Indonesia's international standing has climbed, as a counterterrorism partner and regional leader. Under Indonesia's chairmanship this year, the Association of Southeast Asian Nations has mediated a violent Thailand-Cambodia border dispute and advanced efforts for a code of conduct in the volatile South China Sea.
Still, Yudhoyono has a patchy record on religious freedom, failing to prevent attacks on the minority Muslim Ahmadiyah sect that have worsened since a 2008 government decree that the sect's practitioners can face up to five years in prison. A victim of a recent mob attack received a stiffer sentence than some of his assailants.
Also, Indonesian troops have received only monthslong sentences for torture and murder in Papua, where the military retains a heavy presence because of a long-running separatist movement.
"If they were serious about accountability, these kinds of crimes would be severely punished," said Tim Rieser, senior policy adviser to Sen. Patrick Leahy, D-Vt. Legislation that Leahy sponsored bars the U.S. from providing training and other assistance to foreign military units that have committed human rights violations and not been brought to justice.
Rieser said evidence and witnesses have been ignored, charges reduced to the level of misdemeanors, and short sentences handed down that are an insult to the victims. In fact, few in the military have been punished for atrocities dating back to the early 1990s, he said.
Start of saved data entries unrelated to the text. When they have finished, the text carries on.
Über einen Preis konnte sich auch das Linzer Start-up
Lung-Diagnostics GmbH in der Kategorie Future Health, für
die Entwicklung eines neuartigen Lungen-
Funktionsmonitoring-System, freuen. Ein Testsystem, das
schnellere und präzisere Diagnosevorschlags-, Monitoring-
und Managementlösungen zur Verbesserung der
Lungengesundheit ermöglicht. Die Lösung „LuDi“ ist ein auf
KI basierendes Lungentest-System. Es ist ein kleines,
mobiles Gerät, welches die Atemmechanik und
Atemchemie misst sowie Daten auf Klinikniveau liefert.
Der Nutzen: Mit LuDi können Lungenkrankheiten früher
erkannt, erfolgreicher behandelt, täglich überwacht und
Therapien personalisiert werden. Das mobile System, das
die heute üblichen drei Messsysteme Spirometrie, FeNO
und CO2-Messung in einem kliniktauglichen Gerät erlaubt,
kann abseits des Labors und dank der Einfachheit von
Despite that, the United States last year lifted the remaining Defense Department restrictions on military ties, resuming cooperation with Indonesian army special forces after Jakarta committed to military reforms.
U.S. officials say the fact that there is a judicial process to try soldiers for the recent abuses is a sign of progress, and they emphasize the democratic advances Indonesia has made in the past decade.
"The steps we have seen from Indonesia are far beyond what anybody imagined a few years ago," said Robert Scher, deputy assistant defense secretary for South and Southeast Asia.
The U.S. was disappointed, however, by the sentences against soldiers tried for abuses in Papua, he said. "We will make clear to the government of Indonesia that how they deal with these soldiers will be a reflection of how they deal with these issues (of military reform)," Scher said.
"Tut-tutting only gets you so far in this world," responds Sophie Richardson, Asia advocacy director at Human Rights Watch. "Across most fronts in the bilateral relationship, Indonesia continues to get what they want regardless of how some actors have behaved."
Edmund McWilliams, former political counselor at the U.S. Embassy in Jakarta and now a rights activist, contends Kopassus special forces in Papua remain unaccountable and act against civilians in ways "unacceptable in any democratic society."
He pointed to the recent release of purported Indonesian military documents, publicized by Human Rights Watch. Dating from 2006 to 2009, they detail not just the ragtag Papuan insurgency, with its meager arsenal of 131 guns and four grenades, but military surveillance of peaceful activists, politicians and clergy, as well as the region's few foreign visitors. Another document from 2011 indicates the surveillance continues.
Indonesia presidential spokesman Teuku Faizasyah said the government cannot be blamed for past rights abuses and has taken firm action on its watch, dismissing from the military those involved in abuses in Papua. If sentences handed down appear lenient, it is not the government's fault, as the judiciary is independent, he said.
"We've changed," Faizasyah said. "If there are cases of abuse, it's not based on policy or instruction from above."
Associated Press writer Niniek Karmini in Jakarta contributed to this report.